- President: Muntasir Ahmad
- Vice President: Khairul Ahsan Marjan, Hossain Ibne Sarwar and Imran Hossain Noor
- Secretary General: Sultan Mahmud
- Founded: August 23, 1991; 34 years ago
- Headquarters: 55/B (3rd Floor), Purana Paltan, Dhaka
- Ideology: Islamism; Conservatism;
- Position: Right-wing
- Colours: Green
- National affiliation: Islami Andolan Bangladesh
- Website: chhatraandolan.org

Flag

= Islami Chhatra Andolan Bangladesh =

Student organization in Bangladesh

Islami Chhatra Andolan Bangladesh (ইসলামী ছাত্র আন্দোলন বাংলাদেশ) (ICAB) is the student wing of Islami Andolan Bangladesh (IAB), It was officially established in 1991.

== History ==
On 23 August 1991, the organization was established to provide support young Muslim students and devout Muslim youth. Back then, the organization was called 'Islami Shashantantra Chhatra Andolan', Later on, the organization, name, committees and leaderships were changed significantly.

== Leadership ==
The central president of the organization is Muntasir Ahmad. Central Vice President is Khairul Ahsan Marjan, Hossain Ibne Sorwar and Imran Hossain Noor. Secretary general is Sultan Mahmud.

== Activities ==
Every year, Islami Chhatra Andolan Bangladesh's new members rally and the historic student mass gathering are held at the historic annual mahfil of Charmonai organized by the Bangladesh Mujahid Committee.

=== Social activities ===
Islami Chhatra Andolan Bangladesh organizes blood group campaigns on various campuses, social and religious events. Admission support desks are run under the supervision of Islami Chhatra Andolan Bangladesh in various university admission examinations. Every year, Islami Chhatra Andolan Bangladesh organizes tree plantation programs in different places of the country. In March 2025, Islami Chhatra Andolan Bangladesh organized a protest march against rape, demanding justice for all rape cases nationwide and maximum punishment for rapists.

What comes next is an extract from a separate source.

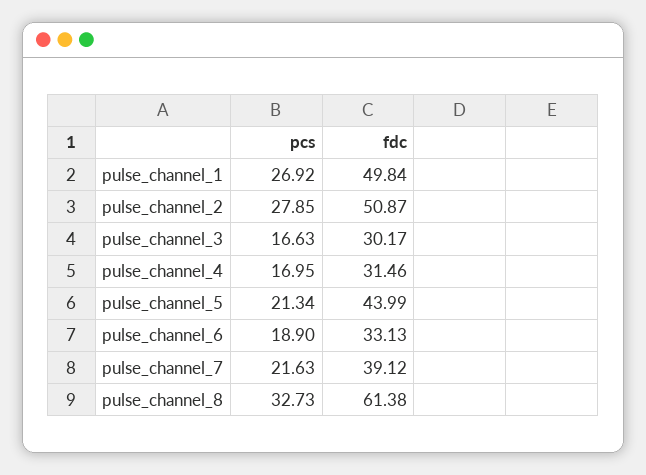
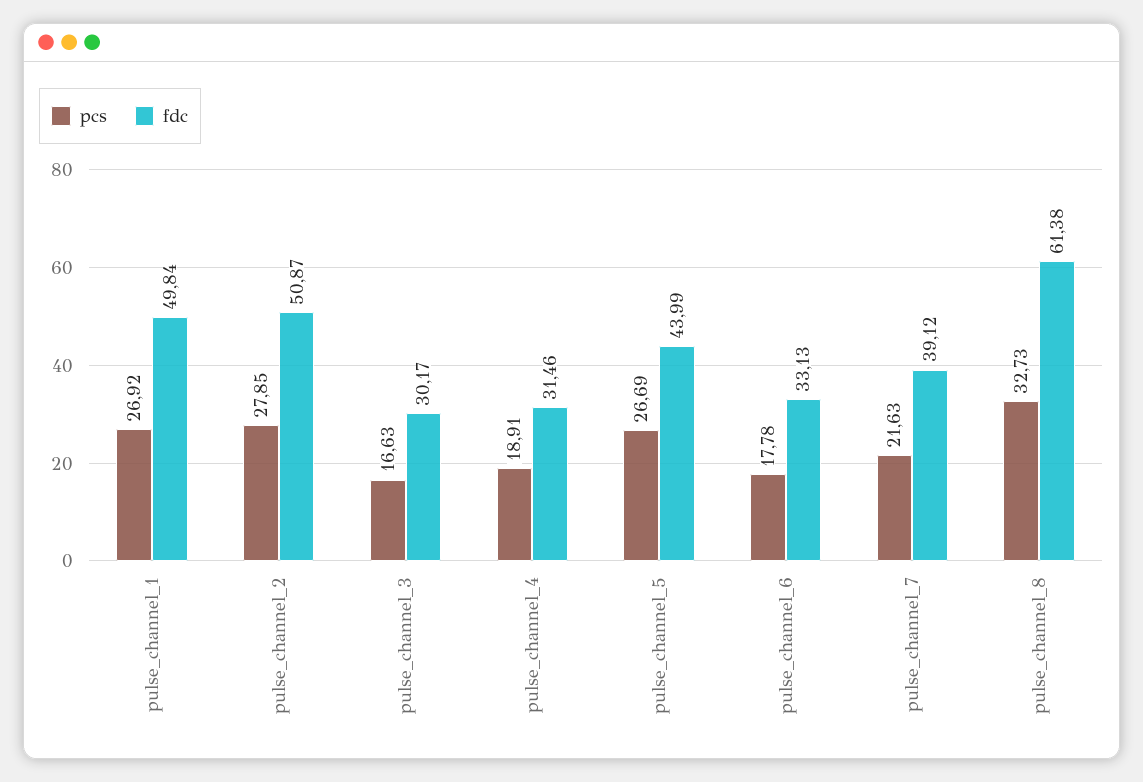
pcs, pulse_channel_4: 16.95 -> 18.91
pcs, pulse_channel_5: 21.34 -> 26.69
pcs, pulse_channel_6: 18.9 -> 17.78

=== 2002 Mosque Movement ===
The then ruling party leaders forcibly demolished the T&T Baitul Azim Jame Mosque in Dhaka's Malibagh in 2002 to build a market. Islami Chhatra Andolan Bangladesh took to the streets to protest. Isha activists Shaheed Hafez Abul Bashar, Shaheed Rezaul Karim Dhali, Shaheed Yahya and Shaheed Joynal Abedin were martyred in the protest. In addition, 60 people were injured in police-Ansar firing. The movement was led by Islami Andolan Bangladesh and its student organization.